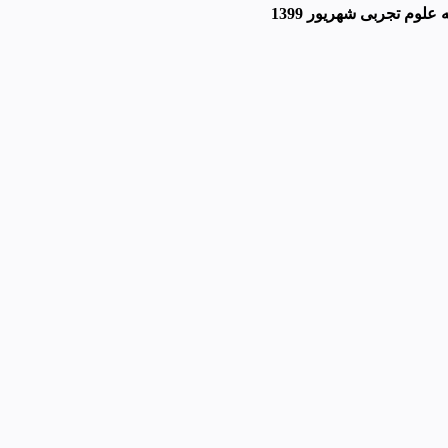
لوم تجربی شهریور 1399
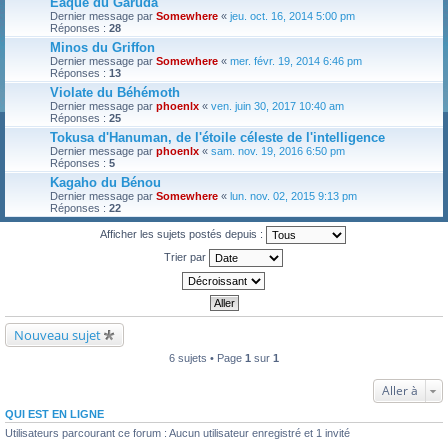
Eaque du Garuda
Dernier message par
Somewhere
«
jeu. oct. 16, 2014 5:00 pm
Réponses :
28
Minos du Griffon
Dernier message par
Somewhere
«
mer. févr. 19, 2014 6:46 pm
Réponses :
13
Violate du Béhémoth
Dernier message par
phoenlx
«
ven. juin 30, 2017 10:40 am
Réponses :
25
Tokusa d'Hanuman, de l'étoile céleste de l'intelligence
Dernier message par
phoenlx
«
sam. nov. 19, 2016 6:50 pm
Réponses :
5
Kagaho du Bénou
Dernier message par
Somewhere
«
lun. nov. 02, 2015 9:13 pm
Réponses :
22
Afficher les sujets postés depuis :
Trier par
Nouveau sujet
6 sujets • Page
1
sur
1
Aller à
QUI EST EN LIGNE
Utilisateurs parcourant ce forum : Aucun utilisateur enregistré et 1 invité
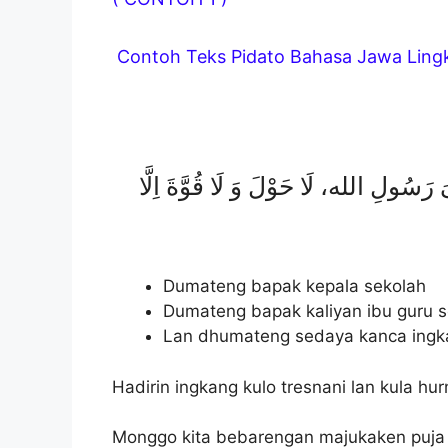
Contoh Teks Pidato Bahasa Jawa Ling
َسُولِ الله، لَا حَوْلَ وَ لَا قُوَّةَ اِلَّا
Dumateng bapak kepala sekolah
Dumateng bapak kaliyan ibu guru s
Lan dhumateng sedaya kanca ingkan
Hadirin ingkang kulo tresnani lan kula hur
Monggo kita bebarengan majukaken puja l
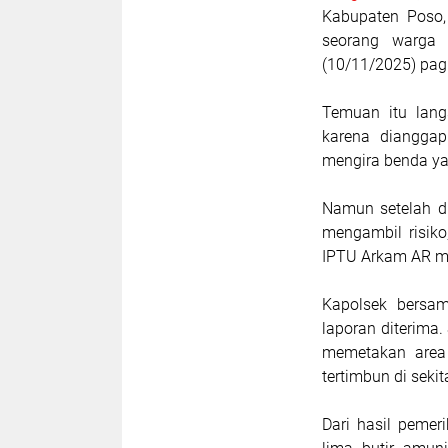
Kabupaten Poso,
seorang warga 
(10/11/2025) pagi
Temuan itu lang
karena dianggap
mengira benda ya
Namun setelah di
mengambil risiko
IPTU Arkam AR me
Kapolsek bersam
laporan diterima
memetakan area
tertimbun di sekit
Dari hasil pemer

WHAT IS NEEDED —
Please show all lines from the entries that contain the word "sujets".

TASK OUTPUT —
Afficher les sujets postés depuis :
6 sujets • Page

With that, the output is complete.